(Washington, DC) – Judicial Watch announced today that it has been informed that Los Angeles County has sent notices to as many as 1.5 million inactive voters on its voter rolls. This mailing is a step toward removing the names of voters who have moved, died, or are otherwise ineligible to vote. The massive mailing is the result of a settlement agreement with Judicial Watch requiring the County to remove as many as 1.5 million inactive registrations. In addition, the California secretary of state has alerted other California counties to clean up their voter registration lists to comply with the federal National Voter Registration Act (NVRA), as the secretary promised to do in that same settlement agreement.

All of this is the result of a federal lawsuit Judicial Watch filed in 2017 to force the cleanup of Los Angeles County’s voter rolls (Judicial Watch, Inc., et al. v. Dean C. Logan, et al. (No. 2:17-cv-08948)). Judicial Watch sued on its own behalf and on behalf of Wolfgang Kupka, Rhue Guyant, Jerry Griffin, and Delores M. Mars, who are lawfully registered voters in Los Angeles County. Judicial Watch was joined in this lawsuit by Election Integrity Project California, Inc., a public interest group that has long been involved in monitoring California’s voter rolls.

Under the terms of the settlement agreement, voters who do not respond to the notices sent by the County and who do not vote in the next two federal elections must be removed from the voting rolls. Secretary Padilla also agreed to update the state’s online NVRA manual in order to make clear that ineligible names must be removed and to notify each California county that they are obliged to do this. On April 11, Secretary Padilla notified Judicial Watch that this part of the settlement agreement had been implemented.

The agreement also required the office of the secretary of state to send a written advisory to all county clerks/registrars of voters in California stating that current federal law requires the cancellation of a registrant who has failed to respond to an official notice and who then fails to vote, offers to vote, correct the registrar’s record, “or otherwise have their eligibility to vote confirmed for a period of time including the next two general federal elections.”

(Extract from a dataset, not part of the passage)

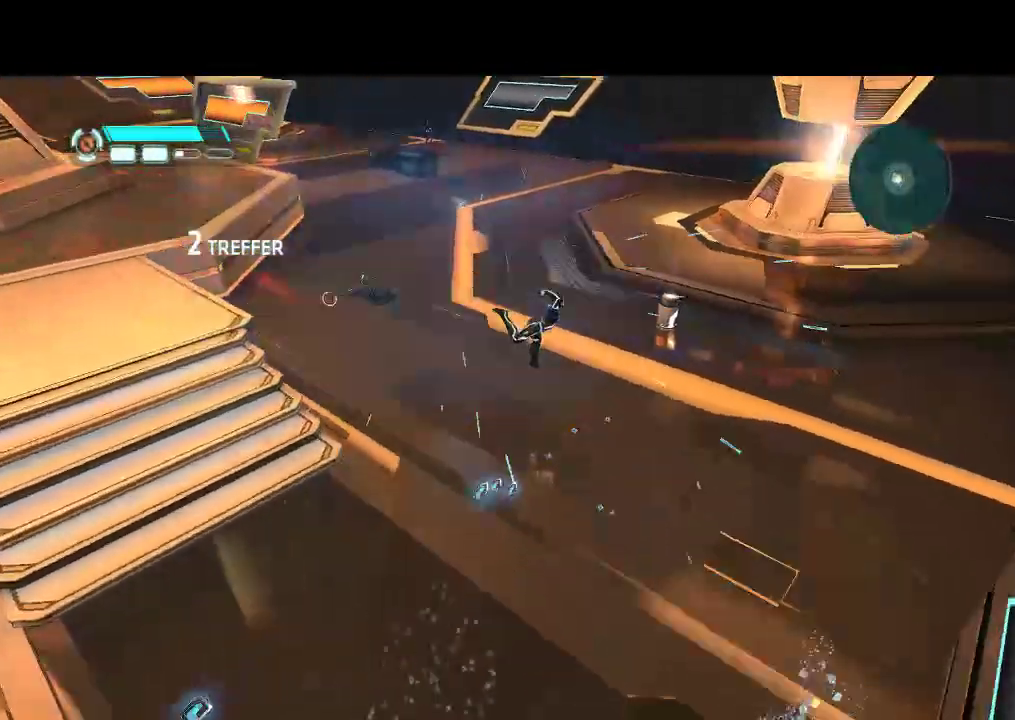
{"buttons": ["DPAD_DOWN"], "events": [[67, "DPAD_DOWN", "down"]]}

The updated California National Voter Registration Act Manual, March 2019, conforms to this standard. In April and May 2019, the California secretary of state provided a training presentation to all 58 counties in California regarding the proper list maintenance procedures under the NVRA.

As Judicial Watch previously noted, Los Angeles County has over 10 million residents, more than the populations of 41 of the 50 United States. California is America’s largest state, with almost 40 million residents. The County had allowed more than 20% of its registered voters to become inactive without removing them from the voter list.

Judicial Watch discovered that California had treated the removal of inactive voters as permissive, not mandatory, and had not cleaned its voter registration rolls in at least 20 years. The Supreme Court affirmed last year in an opinion affirming a historic Judicial Watch settlement with Ohio that the NVRA “makes this removal mandatory.”

“This Judicial Watch settlement will result in the immediate and ongoing clean-up of voter rolls in California and LA County,” said Judicial Watch President Tom Fitton. “This victory for clean elections in California will set another national precedent for other states to take reasonable steps to ensure that dead and other ineligible voters are removed from the rolls.”

Judicial Watch is the national leader in enforcing the provisions of the NVRA.  In early January, Judicial Watch announced that it signed a settlement agreement with the State of California and County of Los Angeles under which they will begin the process of removing from their voter registration rolls as many as 1.5 million inactive registered names that may be invalid. This was only the third statewide settlement achieved by private plaintiffs under the NVRA – and Judicial Watch was the plaintiff in each of those cases. The other statewide settlements were with Ohio (in 2014) and with Kentucky (2018), which agreed to a court-ordered consent decree.